A look at Winter Sky: Perhaps the Oddest Card in Homelands

WOTC/MIKE KIMBLE

Magic: The Gathering's Homelands expansion from 1995 was a bit of an oddity.

Magic: The Gathering's Homelands expansion from 1995 was a bit of an oddity, as we discussed in our Homelands Magic History video from a few years ago.

When coming up with the set, the designers decided to go flavor-first rather than a focus on other things, as well as not coordinate design-wise with other teams. As a result, there were a lot of design problems. And that includes color pie breaks that just wouldn't happen these days.

In fact, Homelands was such a mess that Mark Rosewater said it was a mistake, and Richard Garfield and the R&D team tried to stop it. Even today the set is known as on of the overall worst sets ever released for the game.

"...Homelands taught Wizards of the Coast a crucial lesson about Magic. The game lives and dies on its design," says Rosewater. "Players are attracted to the game for many reasons, but the one factor they all care about is how fun the game is to play. If R&D doesn't do their job to make Magic a fun game, players will stop buying it. While Homelands itself might not have had a huge impact on the game, behind the scenes it changed the way the company thought about design."

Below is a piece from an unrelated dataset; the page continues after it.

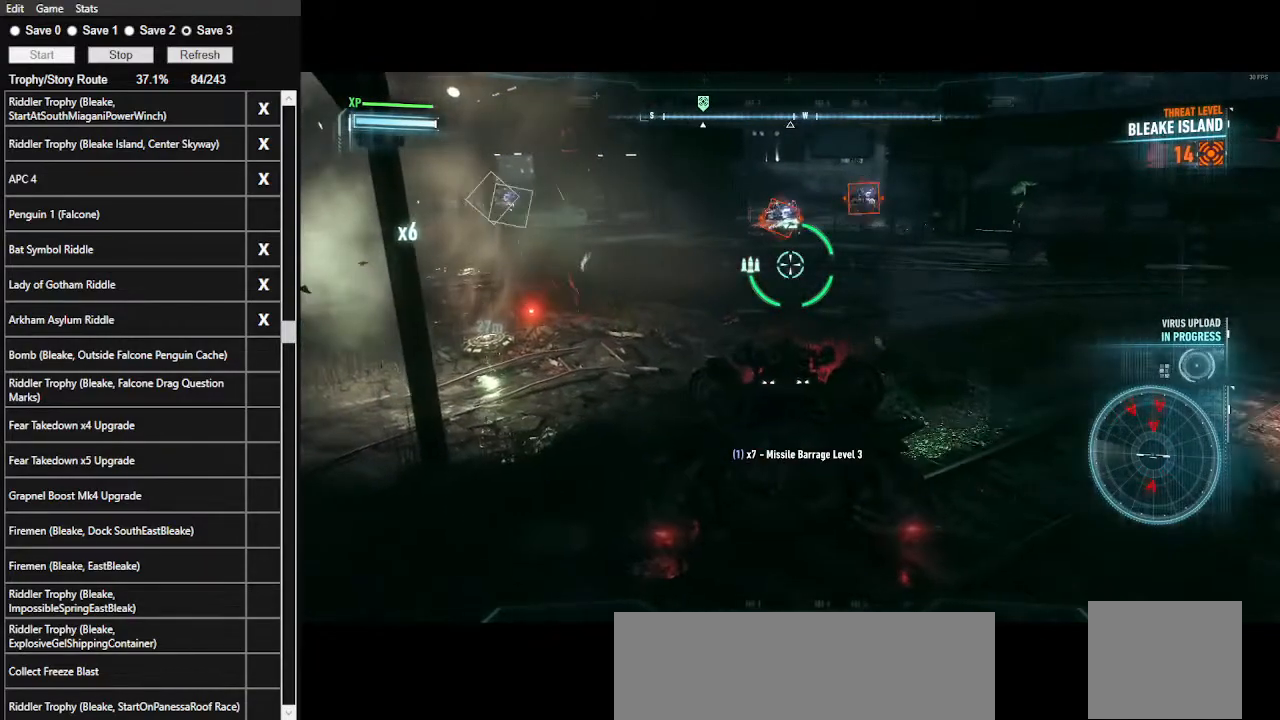
{"keys": [], "mouse": ["right"], "events": []}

No card makes all this more clear than Winter Sky -- never mind the fact that a card with such a name would make one assume it would be a blue and/or black spell (not that there are any multicolored cards in Homelands). After all, Mike Kimble's artwork shows a woman shivering in the cold.

As you can see in the card image, it's a red card. And, while the card doesn't do a whole heck of a lot (even by "back then" standards), it would, at the very least, have a slot in a coin flip EDH deck. At least the concept of coin flipping has stayed largely red even after all these years.

As for the payoff? It's pretty paltry. It deals the lowest damage possible (one point) to each creature and player (and that's only if you win the flip). Otherwise, it acts as a group hug card draw spell -- something that's more of a white card effect than anything else. Nevermind the fact that the card's effect seems to have very little to do with either winter or the sky.

Oh, and would you believe that this oddball card is on MTG's Reserved List? Even then, it's not exactly a bank-breaker at a current market value of $1.29 according to TCGPlayer.

Homelands was a very odd expansion and the card Winter Sky may as well be the kind of the poster child for it (with apologies to Homelands heroes Chandler and Joven).